▸ **PROBLEM STATEMENT**:
Starting at the line that contains "réalité gérable, vous", write out each line through the end of the data below, exactly as it stands. Skip any pictures.
:::::
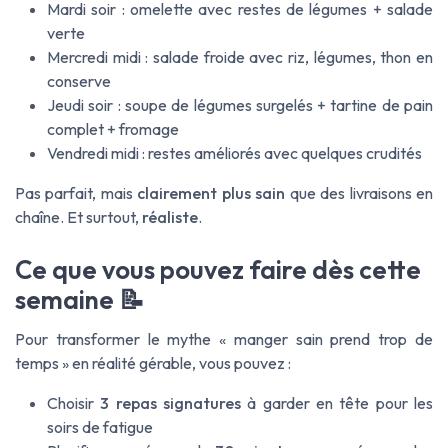
Mardi soir : omelette avec restes de légumes + salade
verte
Mercredi midi : salade froide avec riz, légumes, thon en
conserve
Jeudi soir : soupe de légumes surgelés + tartine de pain
complet + fromage
Vendredi midi : restes améliorés avec quelques crudités
Pas parfait, mais
clairement plus sain
que des livraisons en
chaîne. Et surtout,
réaliste
.
Ce que vous pouvez faire dès cette
semaine 📝
Pour transformer le mythe « manger sain prend trop de
temps » en réalité gérable, vous pouvez :
Choisir
3 repas signatures
à garder en tête pour les
soirs de fatigue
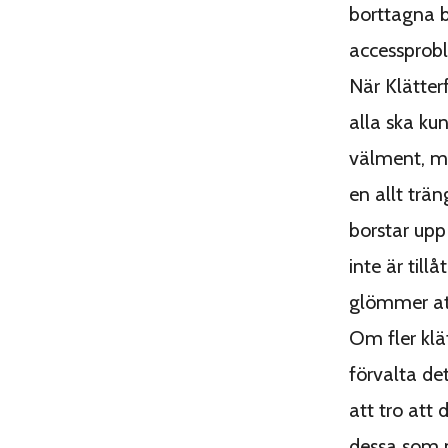
borttagna 
accessprobl
När Klätter
alla ska kun
välment, me
en allt trä
borstar upp
inte är till
glömmer att
Om fler klä
förvalta det
att tro att 
dessa som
:::::
▸ **OUTPUT FOR THIS EXERCISE**:
temps » en réalité gérable, vous pouvez :
Choisir
3 repas signatures
à garder en tête pour les
soirs de fatigue
borttagna 
accessprobl
När Klätter
alla ska kun
välment, me
en allt trä
borstar upp
inte är till
glömmer att
Om fler klä
förvalta det
att tro att 
dessa som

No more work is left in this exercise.